Check the logs for the GPU device’s tensorflow detected. We can easily identify the 2 GPU devices we reserved and how the training is almost 10X faster than our CPU-based local training.
$ docker compose logs ... training | 2021-01-08 20:50:51.595796: I tensorflow/core/common_runtime/gpu/gpu_device.cc:1720] Found device 0 with properties: training | pciBusID: 0000:00:1c.0 name: Tesla T4 computeCapability: 7.5 training | coreClock: 1.59GHz coreCount: 40 deviceMemorySize: 14.75GiB deviceMemoryBandwidth: 298.08GiB/s ... training | 2021-01-08 20:50:51.596743: I tensorflow/core/common_runtime/gpu/gpu_device.cc:1720] Found device 1 with properties: training | pciBusID: 0000:00:1d.0 name: Tesla T4 computeCapability: 7.5 training | coreClock: 1.59GHz coreCount: 40 deviceMemorySize: 14.75GiB deviceMemoryBandwidth: 298.08GiB/s ... training | Epoch 1 Batch 300 Loss 1.2269 training | Epoch 1 Loss 1.4794 training | Time taken for 1 epoch 42.98397183418274 sec ... training | Epoch 2 Loss 0.9750 training | Time taken for 1 epoch 35.13995909690857 sec ... training | Epoch 9 Batch 0 Loss 0.1375 ... training | Epoch 9 Loss 0.1558 training | Time taken for 1 epoch 32.444278955459595 sec ... training | Epoch 10 Batch 300 Loss 0.1663 training | Epoch 10 Loss 0.1383 training | Time taken for 1 epoch 35.29659080505371 sec training | Checkpoints saved in /checkpoints/eng-fra training | Requested translator service to reload its model, response status: 200.

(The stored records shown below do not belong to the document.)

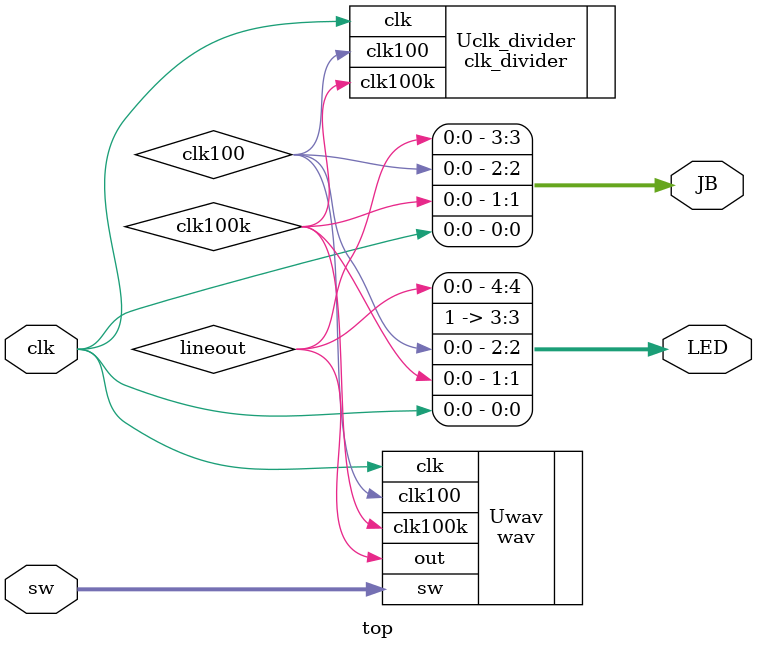
<source format=v>
`timescale 1ns / 1ps
module top(JB, LED, clk, sw);

    output[0:3] JB; //output pin
    output[0:4] LED; //output for LEDs
    input clk; //main clock
    input [9:0]sw; //dip switches
    
    wire clk100; //wires to move signals around
    wire clk100k;
    wire lineout;
    
    assign JB[0] = lineout; //assign variables to hardware outputs
    assign JB[1] = clk100;
    assign JB[2] = clk100k;
    assign JB[3] = clk;
    
    assign LED[0] = lineout; //assign variables to LEDs
    assign LED[1] = 1'b1; //high to compare brightness to output
    assign LED[2] = clk100;
    assign LED[3] = clk100k;
    assign LED[4] = clk;
      
    clk_divider Uclk_divider ( //uses module to create the sub clocks
    
    .clk    (clk), //input main clock
    .clk100 (clk100), //output 100 Hz clock
    .clk100k (clk100k) //output 100 KHz clock
     );
     
     wav Uwav(
     
     .out     (lineout), //output
     .clk     (clk), //main clock
     .clk100  (clk100), //100 Hz clock
     .clk100k (clk100k), //100 KHz clock
     .sw      (sw) //switch inputs
     );
    
endmodule
</source>
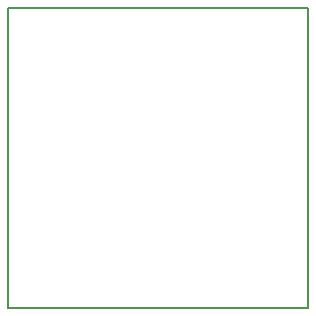
<source format=gko>
%FSLAX24Y24*%
%MOIN*%
G70*
G01*
G75*
G04 Layer_Color=16711935*
%ADD10R,0.0236X0.0512*%
%ADD11R,0.0276X0.0354*%
%ADD12R,0.0217X0.0512*%
%ADD13R,0.0354X0.0315*%
%ADD14R,0.0433X0.1024*%
%ADD15C,0.0300*%
%ADD16C,0.0200*%
%ADD17R,0.0866X0.0866*%
%ADD18C,0.0630*%
%ADD19C,0.0709*%
%ADD20C,0.0492*%
%ADD21C,0.0098*%
%ADD22C,0.0050*%
%ADD23C,0.0100*%
%ADD24C,0.0079*%
%ADD25C,0.0080*%
%ADD26C,0.0060*%
%ADD27R,0.0296X0.0572*%
%ADD28R,0.0336X0.0414*%
%ADD29R,0.0277X0.0572*%
%ADD30R,0.0414X0.0375*%
%ADD31R,0.0493X0.1084*%
%ADD32R,0.0926X0.0926*%
%ADD33C,0.0690*%
%ADD34C,0.0769*%
%ADD35C,0.0060*%
%ADD36C,0.0552*%
D22*
X10000Y10000D02*
X20000D01*
Y20000D01*
X10000D02*
X20000D01*
X10000Y10000D02*
Y20000D01*
M02*

</source>
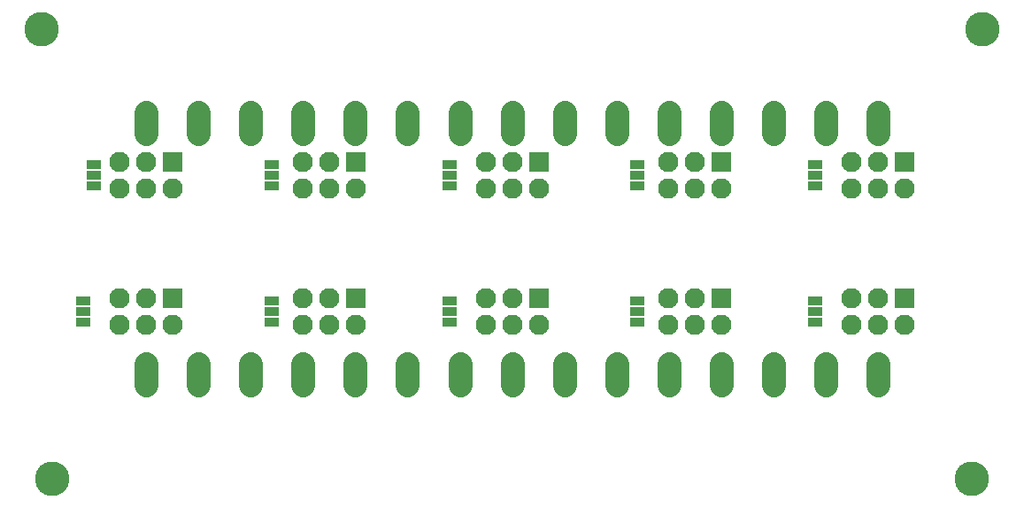
<source format=gbr>
G04 EAGLE Gerber RS-274X export*
G75*
%MOMM*%
%FSLAX34Y34*%
%LPD*%
%INSoldermask Top*%
%IPPOS*%
%AMOC8*
5,1,8,0,0,1.08239X$1,22.5*%
G01*
%ADD10C,3.303200*%
%ADD11R,1.953200X1.953200*%
%ADD12C,1.953200*%
%ADD13C,2.303200*%
%ADD14R,1.473200X0.838200*%


D10*
X60000Y60000D03*
X50000Y490000D03*
X950000Y490000D03*
X940000Y60000D03*
D11*
X175400Y362700D03*
D12*
X175400Y337300D03*
X150000Y362700D03*
X150000Y337300D03*
X124600Y362700D03*
X124600Y337300D03*
D11*
X175400Y232700D03*
D12*
X175400Y207300D03*
X150000Y232700D03*
X150000Y207300D03*
X124600Y232700D03*
X124600Y207300D03*
D11*
X350400Y362700D03*
D12*
X350400Y337300D03*
X325000Y362700D03*
X325000Y337300D03*
X299600Y362700D03*
X299600Y337300D03*
D11*
X350400Y232700D03*
D12*
X350400Y207300D03*
X325000Y232700D03*
X325000Y207300D03*
X299600Y232700D03*
X299600Y207300D03*
D11*
X700400Y362700D03*
D12*
X700400Y337300D03*
X675000Y362700D03*
X675000Y337300D03*
X649600Y362700D03*
X649600Y337300D03*
D11*
X700400Y232700D03*
D12*
X700400Y207300D03*
X675000Y232700D03*
X675000Y207300D03*
X649600Y232700D03*
X649600Y207300D03*
D11*
X875400Y362700D03*
D12*
X875400Y337300D03*
X850000Y362700D03*
X850000Y337300D03*
X824600Y362700D03*
X824600Y337300D03*
D11*
X875400Y232700D03*
D12*
X875400Y207300D03*
X850000Y232700D03*
X850000Y207300D03*
X824600Y232700D03*
X824600Y207300D03*
D11*
X525400Y362700D03*
D12*
X525400Y337300D03*
X500000Y362700D03*
X500000Y337300D03*
X474600Y362700D03*
X474600Y337300D03*
D11*
X525400Y232700D03*
D12*
X525400Y207300D03*
X500000Y232700D03*
X500000Y207300D03*
X474600Y232700D03*
X474600Y207300D03*
D13*
X350000Y389700D02*
X350000Y410700D01*
X300000Y410700D02*
X300000Y389700D01*
X250000Y389700D02*
X250000Y410700D01*
X200000Y410700D02*
X200000Y389700D01*
X150000Y389700D02*
X150000Y410700D01*
X850000Y410700D02*
X850000Y389700D01*
X800000Y389700D02*
X800000Y410700D01*
X750000Y410700D02*
X750000Y389700D01*
X700000Y389700D02*
X700000Y410700D01*
X650000Y410700D02*
X650000Y389700D01*
X600000Y389700D02*
X600000Y410700D01*
X550000Y410700D02*
X550000Y389700D01*
X500000Y389700D02*
X500000Y410700D01*
X450000Y410700D02*
X450000Y389700D01*
X400000Y389700D02*
X400000Y410700D01*
X150000Y170300D02*
X150000Y149300D01*
X200000Y149300D02*
X200000Y170300D01*
X250000Y170300D02*
X250000Y149300D01*
X300000Y149300D02*
X300000Y170300D01*
X350000Y170300D02*
X350000Y149300D01*
X400000Y149300D02*
X400000Y170300D01*
X450000Y170300D02*
X450000Y149300D01*
X500000Y149300D02*
X500000Y170300D01*
X550000Y170300D02*
X550000Y149300D01*
X600000Y149300D02*
X600000Y170300D01*
X650000Y170300D02*
X650000Y149300D01*
X700000Y149300D02*
X700000Y170300D01*
X750000Y170300D02*
X750000Y149300D01*
X800000Y149300D02*
X800000Y170300D01*
X850000Y170300D02*
X850000Y149300D01*
D14*
X90000Y230160D03*
X90000Y220000D03*
X90000Y209840D03*
X270000Y230160D03*
X270000Y220000D03*
X270000Y209840D03*
X790000Y360160D03*
X790000Y350000D03*
X790000Y339840D03*
X790000Y230160D03*
X790000Y220000D03*
X790000Y209840D03*
X440000Y360160D03*
X440000Y350000D03*
X440000Y339840D03*
X440000Y230160D03*
X440000Y220000D03*
X440000Y209840D03*
X620000Y230160D03*
X620000Y220000D03*
X620000Y209840D03*
X620000Y360160D03*
X620000Y350000D03*
X620000Y339840D03*
X100000Y360160D03*
X100000Y350000D03*
X100000Y339840D03*
X270000Y360160D03*
X270000Y350000D03*
X270000Y339840D03*
M02*

</source>
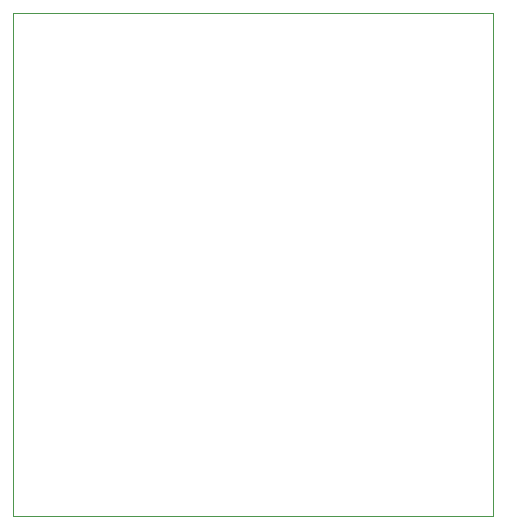
<source format=gko>
%FSLAX34Y34*%
G04 Gerber Fmt 3.4, Leading zero omitted, Abs format*
G04 (created by PCBNEW (2014-01-30 BZR 4648)-product) date Sun Feb 23 14:33:07 2014*
%MOIN*%
G01*
G70*
G90*
G04 APERTURE LIST*
%ADD10C,0.013780*%
%ADD11C,0.003937*%
G04 APERTURE END LIST*
G54D10*
G54D11*
X16000Y16750D02*
X0Y16750D01*
X16000Y0D02*
X16000Y16750D01*
X0Y0D02*
X16000Y0D01*
X0Y16750D02*
X0Y0D01*
M02*

</source>
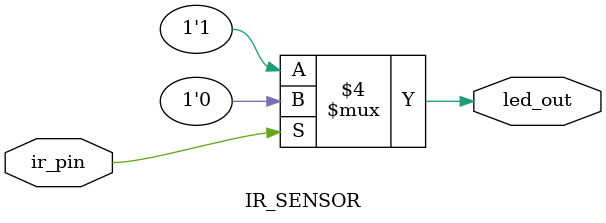
<source format=v>
`timescale 1ns / 1ps


module IR_SENSOR(ir_pin,led_out);
input wire ir_pin;
output reg led_out;
always @ *
begin
if(ir_pin==0)
led_out=1;
else 
led_out=0;
end
endmodule

</source>
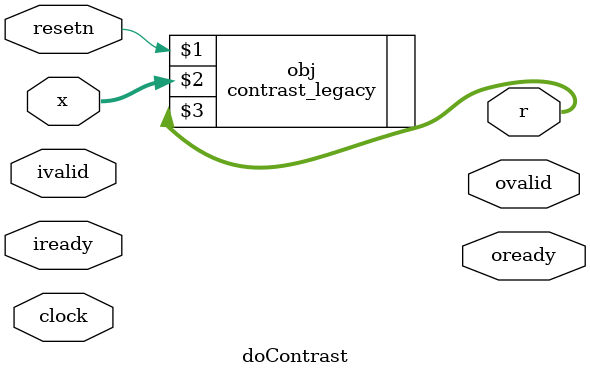
<source format=v>
  module doContrast ( 
resetn,
 ivalid,
 ovalid,
 iready,
 oready,
 x,
 r,
 clock);
input  resetn;
input  ivalid;
input  iready;
input [7:0] x;
input  clock;
output  ovalid;
output  oready;
output [7:0] r;

//wire clk;
//wire reset;

//assign clk = clock;
//assign reset = ~resetn;

contrast_legacy obj (resetn, x,r);

endmodule

</source>
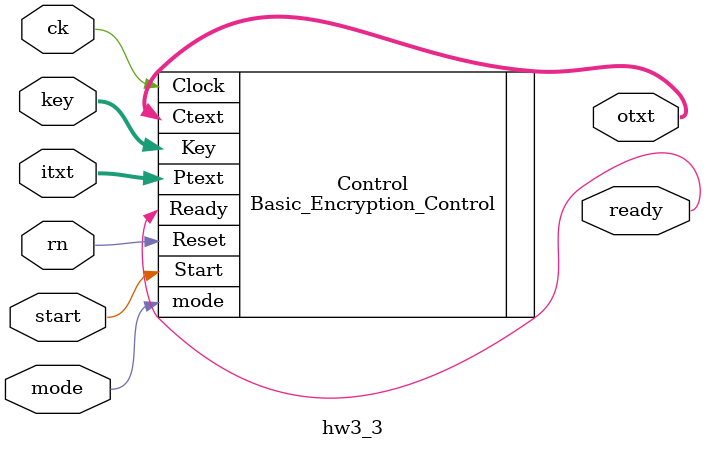
<source format=sv>
module hw3_3 (

input logic rn,
input logic ck,
input logic mode,
input logic start,
input logic [23:0] itxt,
input logic [23:0] key,

output logic [23:0] otxt,
output logic ready
);

Basic_Encryption_Control Control (
.Reset (rn),
.Clock (ck),
.mode (mode),
.Start (start),
.Ptext (itxt),
.Key (key),
.Ctext (otxt),
.Ready (ready)
);

endmodule 
</source>
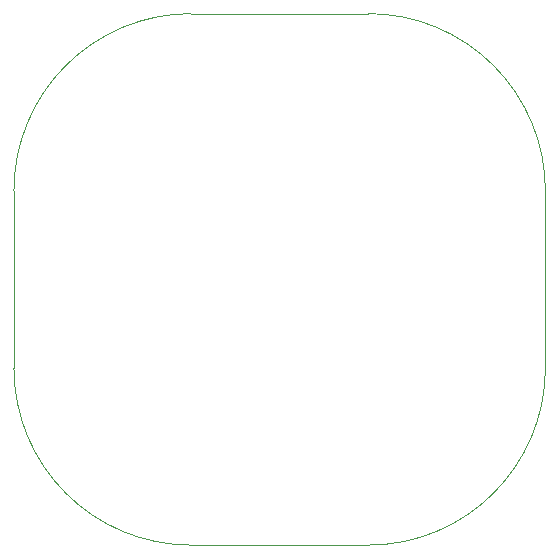
<source format=gm1>
G04 #@! TF.FileFunction,Profile,NP*
%FSLAX46Y46*%
G04 Gerber Fmt 4.6, Leading zero omitted, Abs format (unit mm)*
G04 Created by KiCad (PCBNEW 4.0.6) date Thursday, 27 July 2017 21:49:40*
%MOMM*%
%LPD*%
G01*
G04 APERTURE LIST*
%ADD10C,0.100000*%
G04 APERTURE END LIST*
D10*
X116000000Y-86000000D02*
X116000000Y-101000000D01*
X131000000Y-71000000D02*
X146000000Y-71000000D01*
X161000000Y-86000000D02*
X161000000Y-101000000D01*
X131000000Y-116000000D02*
X146000000Y-116000000D01*
X116000000Y-101000000D02*
G75*
G03X131000000Y-116000000I15000000J0D01*
G01*
X131000000Y-71000000D02*
G75*
G03X116000000Y-86000000I0J-15000000D01*
G01*
X161000000Y-86000000D02*
G75*
G03X146000000Y-71000000I-15000000J0D01*
G01*
X146000000Y-116000000D02*
G75*
G03X161000000Y-101000000I0J15000000D01*
G01*
M02*

</source>
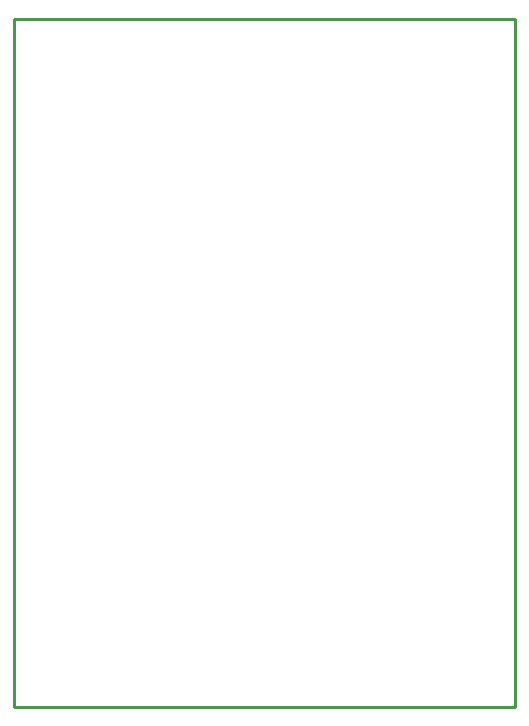
<source format=gko>
G04 Layer_Color=16711935*
%FSTAX24Y24*%
%MOIN*%
G70*
G01*
G75*
%ADD41C,0.0100*%
D41*
X03372Y019622D02*
Y042572D01*
X01703D02*
X03372D01*
X01703Y019642D02*
Y042572D01*
Y019622D02*
X03372D01*
M02*

</source>
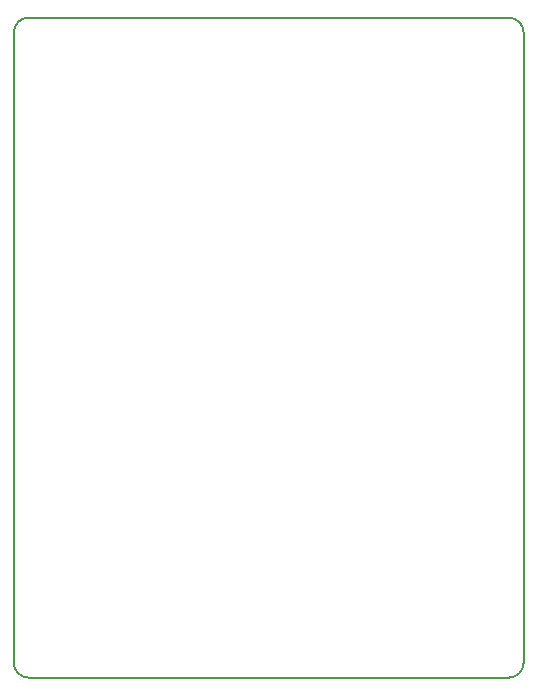
<source format=gbr>
G04 #@! TF.FileFunction,Profile,NP*
%FSLAX46Y46*%
G04 Gerber Fmt 4.6, Leading zero omitted, Abs format (unit mm)*
G04 Created by KiCad (PCBNEW 4.0.7-e2-6376~58~ubuntu14.04.1) date Sat Jan 13 14:54:45 2018*
%MOMM*%
%LPD*%
G01*
G04 APERTURE LIST*
%ADD10C,0.100000*%
%ADD11C,0.150000*%
G04 APERTURE END LIST*
D10*
D11*
X105410000Y-127000000D02*
X146050000Y-127000000D01*
X104140000Y-72390000D02*
X104140000Y-125730000D01*
X146050000Y-71120000D02*
X105410000Y-71120000D01*
X147320000Y-125730000D02*
X147320000Y-72390000D01*
X146050000Y-127000000D02*
G75*
G03X147320000Y-125730000I0J1270000D01*
G01*
X104140000Y-125730000D02*
G75*
G03X105410000Y-127000000I1270000J0D01*
G01*
X105410000Y-71120000D02*
G75*
G03X104140000Y-72390000I0J-1270000D01*
G01*
X147320000Y-72390000D02*
G75*
G03X146050000Y-71120000I-1270000J0D01*
G01*
M02*

</source>
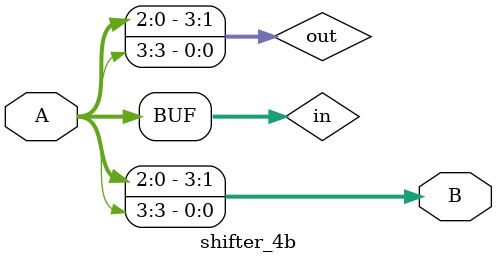
<source format=v>


module shifter_4b(
	A,
	B
);


input wire	[3:0] A;
output wire	[3:0] B;

wire	[3:0] in;
wire	[3:0] out;




assign	out[3:1] = in[2:0];


assign	out[0] = in[3];


assign	B = out;
assign	in = A;

endmodule

</source>
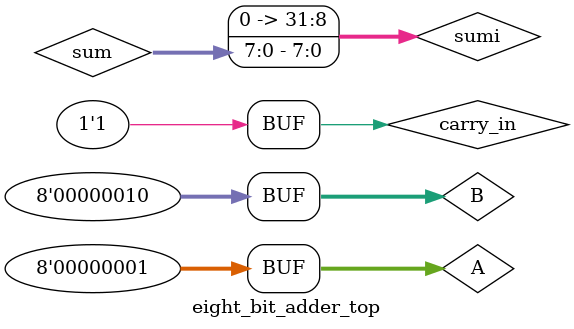
<source format=v>
`include "A1Q1_eight_bit_adder.v"
module eight_bit_adder_top;

   reg [7:0] A;
   reg [7:0] B;
   reg carry_in;

   wire [7:0] sum;
   wire carry_out;

   eight_bit_adder ADDER (A, B, carry_in, sum, carry_out);
   
   integer sumi;
   always @( sum )
    sumi = sum;
   
   initial begin
       $dumpfile("A1Q1_eight_bit_adder_top.vcd");
       $dumpvars(1, eight_bit_adder_top);
       $monitor("<%g>: A=%b, B=%b, Carry_in = %b, Sum= %d, Carry_out=%b", $time, A, B, carry_in, sumi, carry_out);
       #5 A=0; B=0; carry_in=0;
         
         
       #5 A=1; B=0; carry_in=0;
         
         
       #5 A=0; B=1; carry_in=1;
         
         
       #5 A=1; B=1; carry_in=0;
         
         
       #5 A=128; B=128; carry_in=1;
         
         
       #5 A=250; B=250; carry_in=0;
         
         
       #5 A=40; B=40; carry_in=1;
         
         
       #5 A=0; B=128; carry_in=0;
         
         
       #5 A=255; B=0; carry_in=1;
         
         
       #5 A=30; B=0; carry_in=0;
         
         
       #5 A=40; B=6; carry_in=0;
         
         
       #5 A=200; B=200; carry_in=1;
         
         
       #5 A=40; B=20; carry_in=1;
         
         
       #5 A=220; B=250; carry_in=1;
         
         
       #5 A=1; B=2; carry_in=1;
         
         
   end

endmodule
</source>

The training service runs continuously and triggers the model reload on the translation service every 10 cycles (epochs). Once the translation service has been notified at least once, we can stop and remove the training service and release the GPU instances at any time we choose.
We can easily do this by removing the service from the Compose file:
services: translator: image: myhubuser/gpudemo build: backend volumes: - models:/checkpoints ports: - 5000:5000 volumes: models:
and then run
docker compose up again to update the running application. This will apply the changes and remove the training service.
$ docker compose up [+] Running 0/0 ⠋ gpu UpdateInProgress User Initiated ⠋ LoadBalancer CreateComplete ⠋ ModelsAccessPoint CreateComplete ... ⠋ Cluster CreateComplete ⠋ TranslatorService CreateComplete
We can list the services running to see the training service has been removed and we only have the translator one:
$ docker compose ps NAME SERVICE STATE PORTS task/gpu/78e1d482a70e47549237ada1c20cc04d translator Running gpu-LoadBal-6UL1B4L7OZB1-d2f05c385ceb31e2.elb.eu-west-3.amazonaws.com:5000->5000/tcp
Query the translator:
$ curl -d "text=hello" gpu-LoadBal-6UL1B4L7OZB1-d2f05c385ceb31e2.elb.eu-west-3.amazonaws.com:5000/ salut !
To remove the application from Amazon ECS run:
$ docker compose down
We discussed how to setup a resource-intensive ML application to make it easily deployable in different environments with Docker Compose. We have exercised how to define the use of GPUs in a Compose file and how to deploy it on Amazon ECS.